*Your assignment:*
Please reproduce each of the following lines word for word.

Start of Records for processing

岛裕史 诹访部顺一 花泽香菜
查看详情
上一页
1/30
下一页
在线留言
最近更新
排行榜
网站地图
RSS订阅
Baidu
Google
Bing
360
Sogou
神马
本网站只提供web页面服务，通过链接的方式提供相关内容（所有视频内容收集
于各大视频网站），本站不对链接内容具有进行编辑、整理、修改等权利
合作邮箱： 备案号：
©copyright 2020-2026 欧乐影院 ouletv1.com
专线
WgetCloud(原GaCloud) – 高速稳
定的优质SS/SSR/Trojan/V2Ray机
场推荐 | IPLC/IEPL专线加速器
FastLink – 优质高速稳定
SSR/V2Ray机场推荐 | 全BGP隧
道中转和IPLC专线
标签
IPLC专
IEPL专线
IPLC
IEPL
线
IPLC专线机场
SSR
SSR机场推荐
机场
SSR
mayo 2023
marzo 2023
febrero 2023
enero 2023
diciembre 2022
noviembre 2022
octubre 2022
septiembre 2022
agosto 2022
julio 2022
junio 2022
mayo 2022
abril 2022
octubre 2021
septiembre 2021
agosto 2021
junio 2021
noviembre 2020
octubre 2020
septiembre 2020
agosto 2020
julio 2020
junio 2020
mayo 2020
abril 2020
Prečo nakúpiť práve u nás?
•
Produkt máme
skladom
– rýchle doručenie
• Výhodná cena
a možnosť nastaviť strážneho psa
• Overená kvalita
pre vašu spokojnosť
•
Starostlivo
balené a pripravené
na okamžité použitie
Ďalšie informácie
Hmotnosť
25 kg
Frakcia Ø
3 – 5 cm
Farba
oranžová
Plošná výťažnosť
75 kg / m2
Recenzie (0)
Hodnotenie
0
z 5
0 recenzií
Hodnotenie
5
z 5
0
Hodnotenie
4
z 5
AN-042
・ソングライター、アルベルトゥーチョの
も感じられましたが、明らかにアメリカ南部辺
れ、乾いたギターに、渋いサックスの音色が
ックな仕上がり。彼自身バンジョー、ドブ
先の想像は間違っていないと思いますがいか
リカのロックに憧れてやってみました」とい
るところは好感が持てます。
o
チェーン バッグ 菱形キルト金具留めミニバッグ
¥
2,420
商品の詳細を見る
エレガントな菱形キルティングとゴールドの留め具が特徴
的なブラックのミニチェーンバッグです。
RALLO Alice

End of Records for processing

*Solution for this problem:*
岛裕史 诹访部顺一 花泽香菜
查看详情
上一页
1/30
下一页
在线留言
最近更新
排行榜
网站地图
RSS订阅
Baidu
Google
Bing
360
Sogou
神马
本网站只提供web页面服务，通过链接的方式提供相关内容（所有视频内容收集
于各大视频网站），本站不对链接内容具有进行编辑、整理、修改等权利
合作邮箱： 备案号：
©copyright 2020-2026 欧乐影院 ouletv1.com
专线
WgetCloud(原GaCloud) – 高速稳
定的优质SS/SSR/Trojan/V2Ray机
场推荐 | IPLC/IEPL专线加速器
FastLink – 优质高速稳定
SSR/V2Ray机场推荐 | 全BGP隧
道中转和IPLC专线
标签
IPLC专
IEPL专线
IPLC
IEPL
线
IPLC专线机场
SSR
SSR机场推荐
机场
SSR
mayo 2023
marzo 2023
febrero 2023
enero 2023
diciembre 2022
noviembre 2022
octubre 2022
septiembre 2022
agosto 2022
julio 2022
junio 2022
mayo 2022
abril 2022
octubre 2021
septiembre 2021
agosto 2021
junio 2021
noviembre 2020
octubre 2020
septiembre 2020
agosto 2020
julio 2020
junio 2020
mayo 2020
abril 2020
Prečo nakúpiť práve u nás?
•
Produkt máme
skladom
– rýchle doručenie
• Výhodná cena
a možnosť nastaviť strážneho psa
• Overená kvalita
pre vašu spokojnosť
•
Starostlivo
balené a pripravené
na okamžité použitie
Ďalšie informácie
Hmotnosť
25 kg
Frakcia Ø
3 – 5 cm
Farba
oranžová
Plošná výťažnosť
75 kg / m2
Recenzie (0)
Hodnotenie
0
z 5
0 recenzií
Hodnotenie
5
z 5
0
Hodnotenie
4
z 5
AN-042
・ソングライター、アルベルトゥーチョの
も感じられましたが、明らかにアメリカ南部辺
れ、乾いたギターに、渋いサックスの音色が
ックな仕上がり。彼自身バンジョー、ドブ
先の想像は間違っていないと思いますがいか
リカのロックに憧れてやってみました」とい
るところは好感が持てます。
o
チェーン バッグ 菱形キルト金具留めミニバッグ
¥
2,420
商品の詳細を見る
エレガントな菱形キルティングとゴールドの留め具が特徴
的なブラックのミニチェーンバッグです。
RALLO Alice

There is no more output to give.